Restatement (Second) of Torts § 402A (1965) [hereinafter: Restatement]. See also Wade, On the Nature of Strict Tort Liability for Products, 44 Miss.L.J. 825, 829 (1973).

It was not until 1976 that Florida joined the growing ranks of states that previously had adopted section 402A in its entirety, or had followed the California lead by adopting a substantial equivalent thereof. West, 336 So.2d at 87 n. 1. In West the Florida Supreme Court recognized the strict liability standard as set out in section 402A and, citing favorably from Greenman, stated that "[a] manufacturer is strictly liable in tort when an article he places on the market, knowing that it is to be used without inspection for defects, proves to have a defect that causes injury to a human being." 336 So.2d at 84. Before a manufacturer may be held liable under a strict liability *334 theory in Florida, the user of the product must establish

the manufacturer's relationship to the product in question, the defect and unreasonably dangerous condition of the product, and the existence of the proximate causal connection between such condition and the user's injuries or damages.

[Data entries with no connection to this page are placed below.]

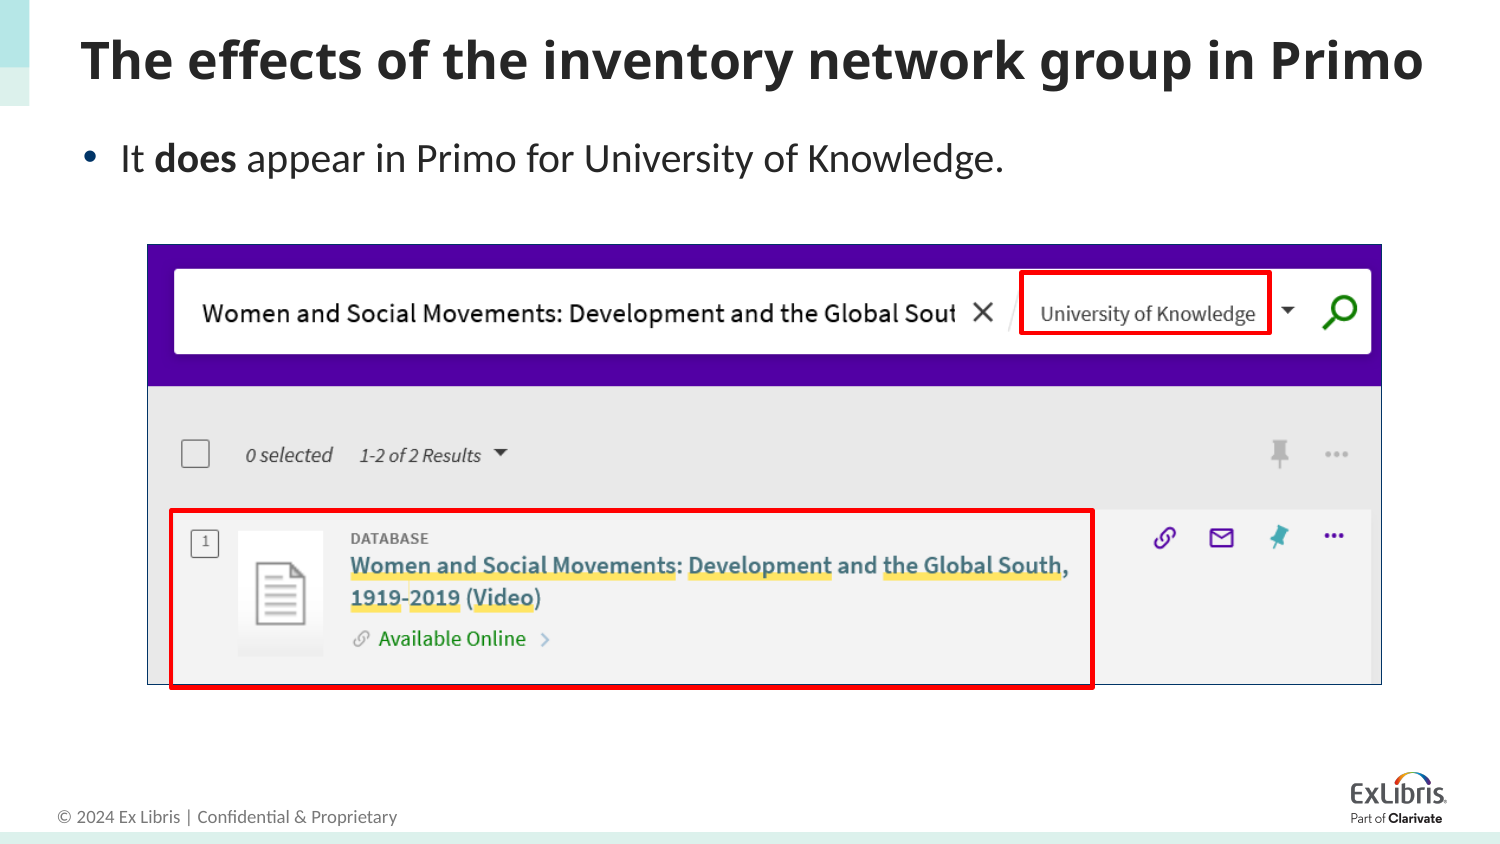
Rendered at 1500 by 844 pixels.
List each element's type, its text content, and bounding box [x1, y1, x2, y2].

picture [1351, 772, 1447, 823]
list It does appear in Primo for University of Knowledge. [67, 123, 1427, 316]
picture [147, 244, 1383, 685]
title The effects of the inventory network group in Primo [64, 11, 1447, 107]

336 So.2d at 87. Finally, the court expressly "adopt[ed] the doctrine of strict liability as stated by the A.L.I. Restatement (Second) of Torts § 402A" for application in Florida. Id.

The controversy in this case arises because West quoted favorably from that language in Greenman which, as appellee contended and the lower court accepted, arguably may preclude liability if the manufacturer knew the product was not to be used without inspection for defects, while at the same time expressly adopting, in its entirety, section 402A of the Restatement which contains no such exemption. 336 So.2d at 84, 86, 87, 92. For the following reasons we interpret West as adopting section 402A in its entirety, without any intention of engrafting the questionable exception found in the language of Greenman.